Sanders got 36 reps (48 percent) of the offensive snaps followed by Sproles with 23 (31 percent), Howard 17 (23 percent) and Clement 3 (4 percent). The effectiveness wasn't there for Sanders with 25 yards on 11 carries, although he did show the extra gear none of the other backs so on a 19-yard run that nearly popped for a TD.

The numbers were fine for Sproles, who went for 47 on nine carries and added 16 more on three receptions, and the physical Howard, who was the hammer late with 44 yards on six carries, dominating behind the left side on a 19-play fourth-quarter drive that siphoned the clock.

"We had some nice runs. Second half, kind of challenged the guys at halftime and said, ‘Hey, offensive line, control the line of scrimmage,’ and they did," Pederson said. "Made those two long drives there in the second half and really dominated by the offensive line and hats off to those guys. Helped us really get ourselves back into this football game and helped us win."

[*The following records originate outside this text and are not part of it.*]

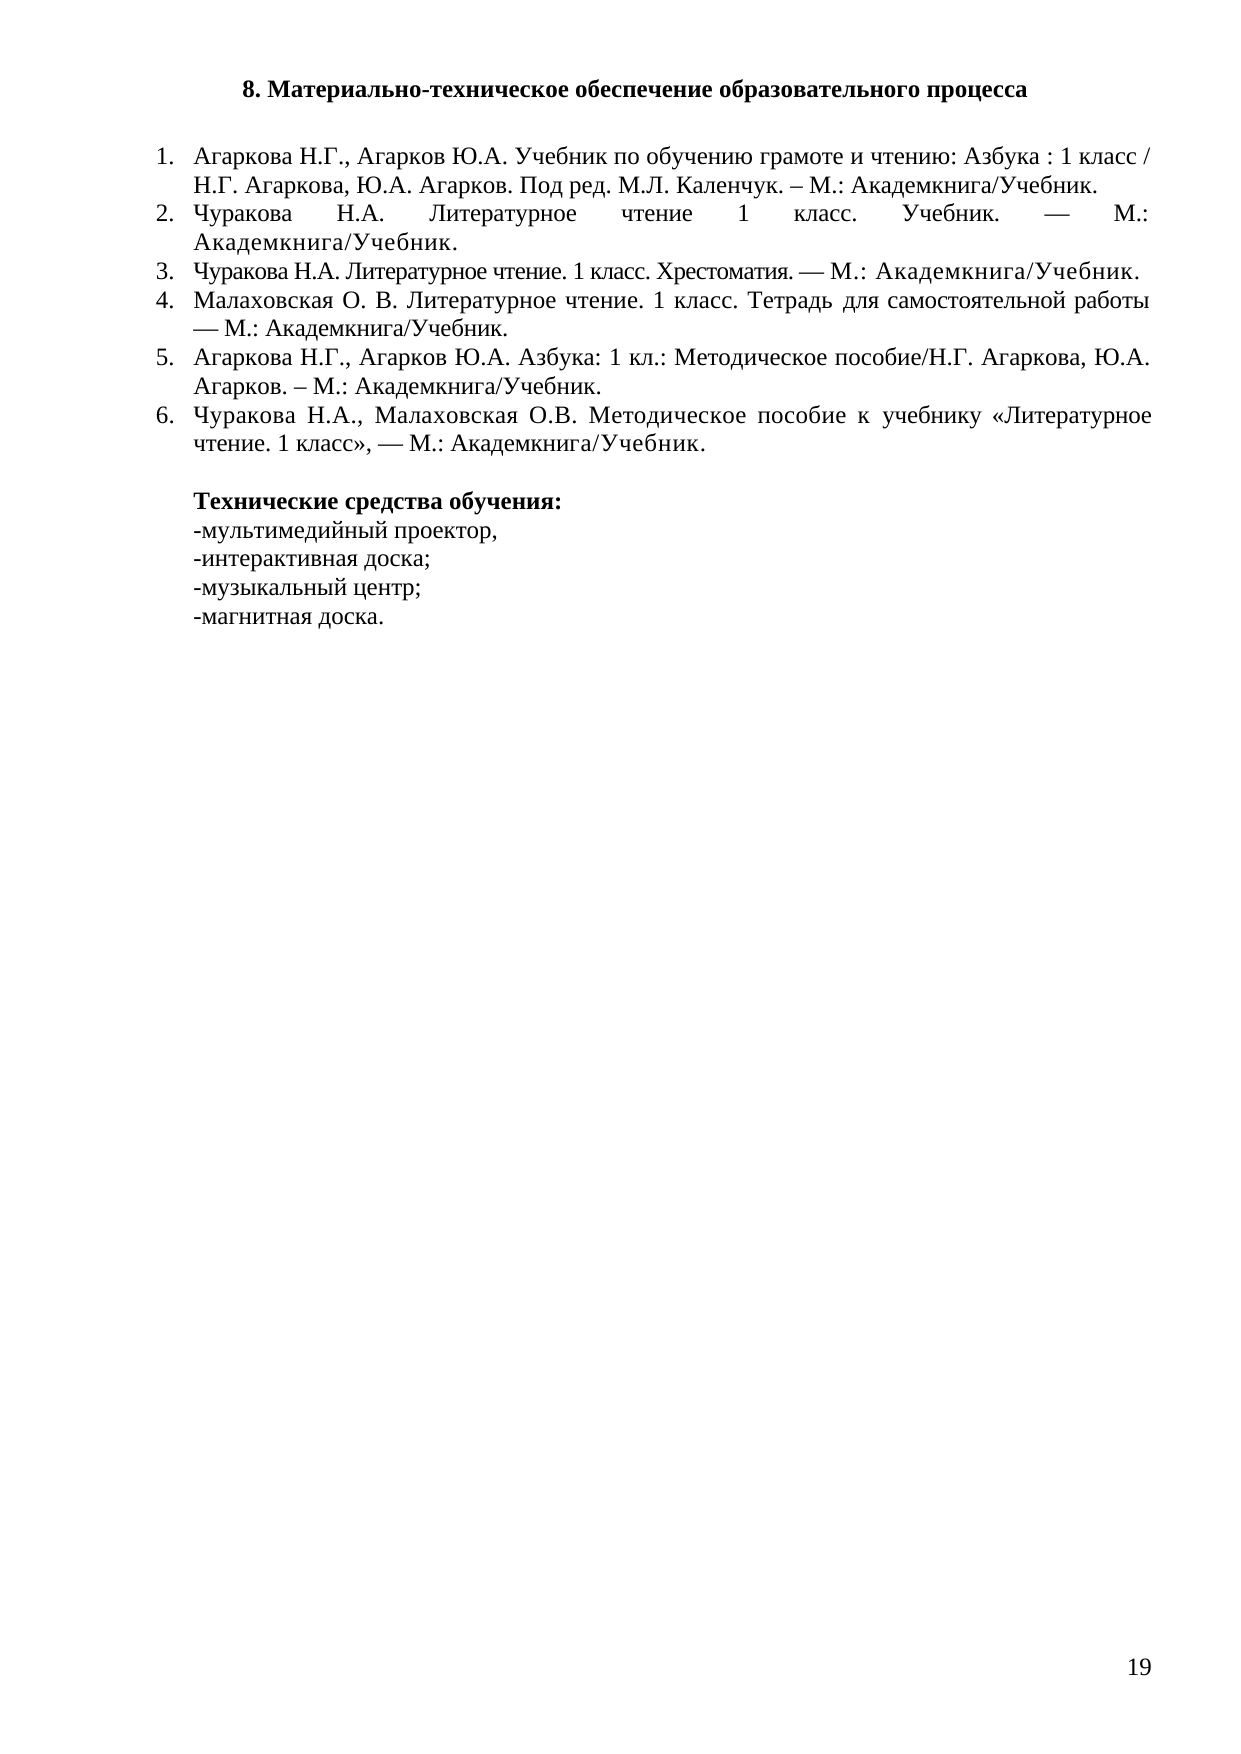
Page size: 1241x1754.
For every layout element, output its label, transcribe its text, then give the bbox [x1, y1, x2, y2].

list Чуракова Н.А. Литературное чтение 1 класс. Учебник. — М.: Академкнига/Учебник. [156, 198, 1149, 256]
list Агаркова Н.Г., Агарков Ю.А. Учебник по обучению грамоте и чтению: Азбука : 1 класс / Н.Г. Агаркова, Ю.А. Агарков. Под ред. М.Л. Каленчук. – М.: Академкнига/Учебник. [156, 141, 1152, 198]
list Малаховская О. В. Литературное чтение. 1 класс. Тетрадь для самостоятельной работы — М.: Академкнига/Учебник. [156, 285, 1149, 342]
list -мультимедийный проектор, [193, 515, 1144, 543]
text 8. Материально-техническое обеспечение образовательного процесса [118, 74, 1152, 103]
list Чуракова Н.А., Малаховская О.В. Методическое пособие к учебнику «Литературное чтение. 1 класс», — М.: Академкнига/Учебник. [156, 400, 1152, 457]
list -интерактивная доска; [193, 543, 1144, 572]
list Агаркова Н.Г., Агарков Ю.А. Азбука: 1 кл.: Методическое пособие/Н.Г. Агаркова, Ю.А. Агарков. – М.: Академкнига/Учебник. [156, 342, 1152, 400]
list Технические средства обучения: [193, 486, 1144, 515]
list Чуракова Н.А. Литературное чтение. 1 класс. Хрестоматия. — М.: Академкнига/Учебник. [156, 256, 1150, 285]
list -магнитная доска. [193, 601, 1144, 630]
list -музыкальный центр; [193, 572, 1144, 601]
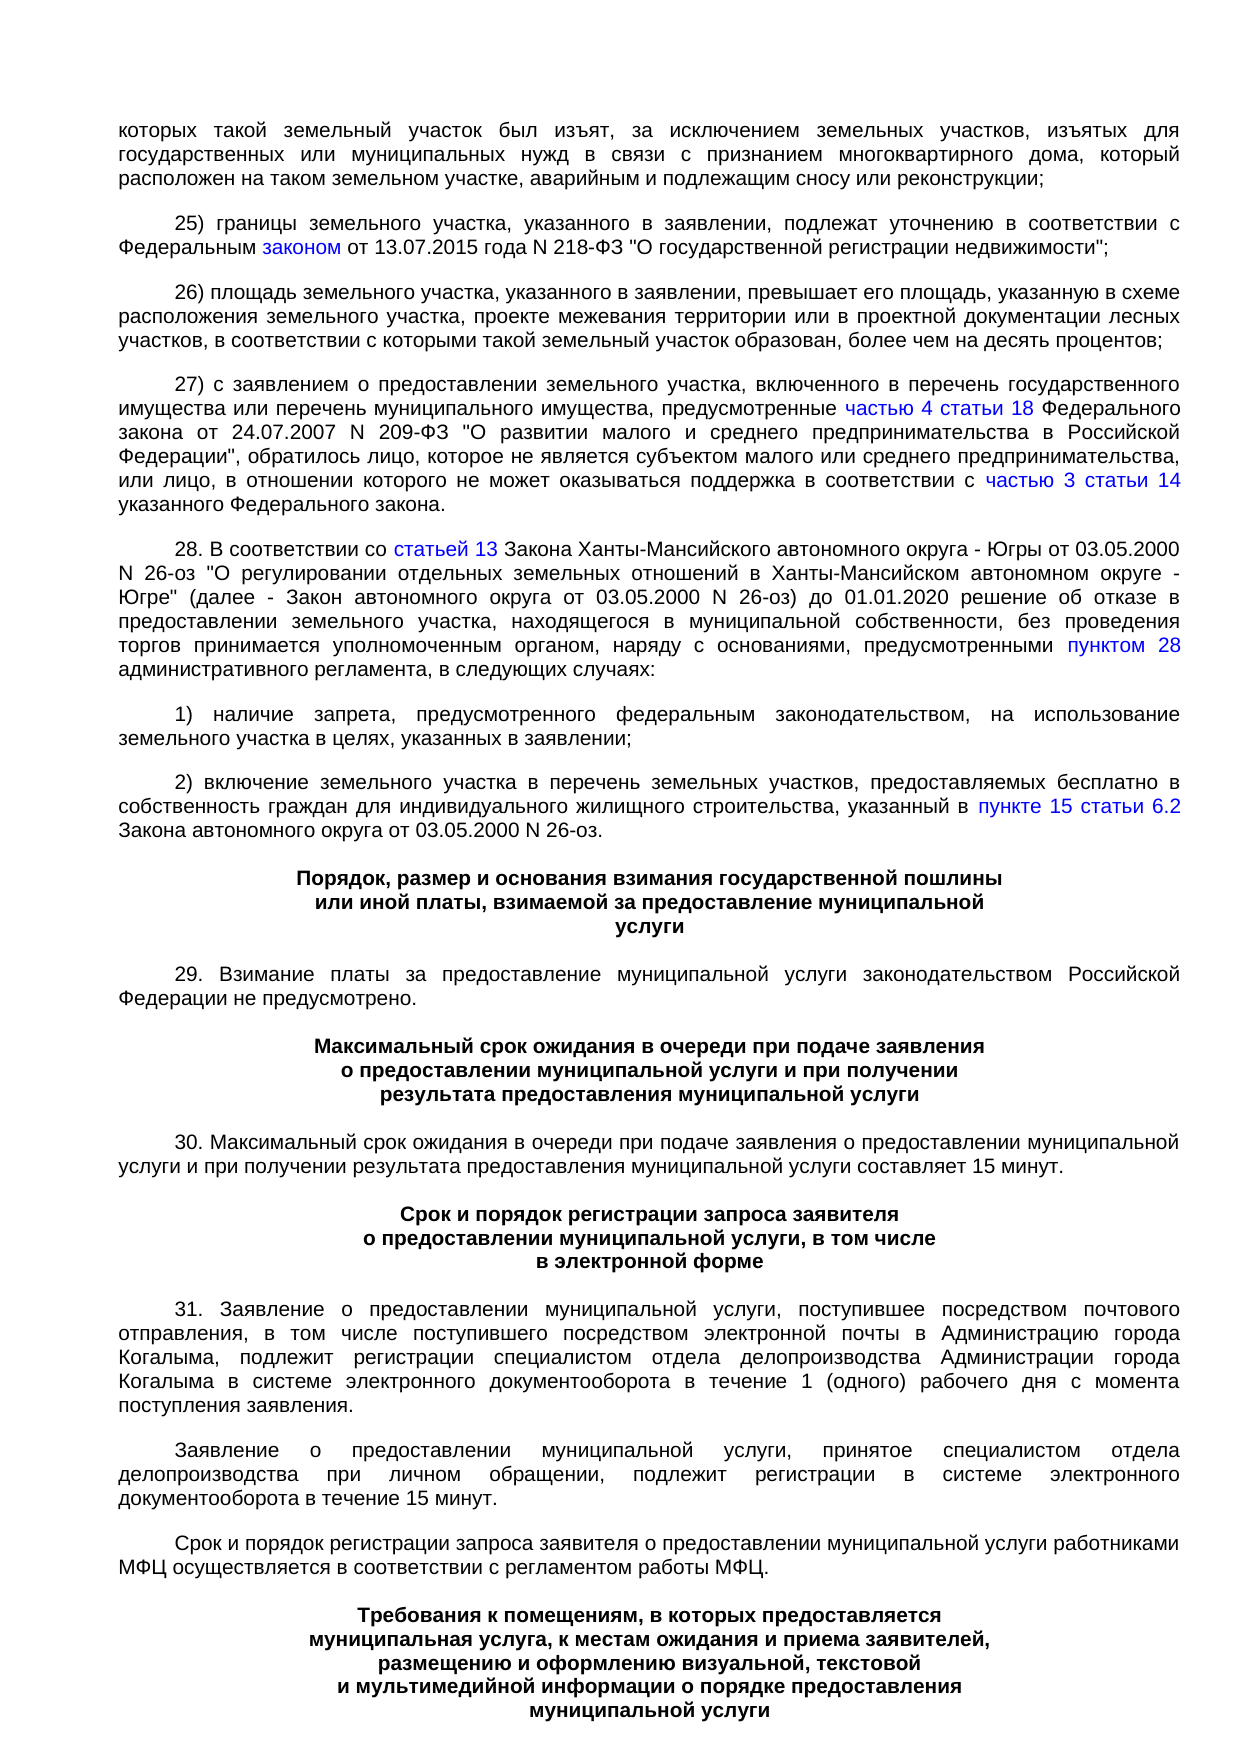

The up and down nature of everyone in the backfield will continue because it's rare that Philadelphia will allow any back to get in a groove and feed them touches, an irony because Duce Staley, like most RBs, has always espoused that the more you get the football the more you settle in.

For Pederson, though, it's time to you know what or get off the pot.

Just because there isn't an obvious answer to the RB question in Philadelphia, doesn't mean there isn't a better option. The path forward should be choosing between Sanders and Howard as the lead back and having the aging Sproles settle in as the third-down back. The top gun, however, should be getting say three consecutive series with the complement getting one.

That isn't happening, though.

"Sometimes it's the hot hand, but sometimes it's based on game plan and who is in at that particular time," Pederson said Monday.

In other words, the status quo stands and any success moving forward will be despite the flawed committee approach, not because of it.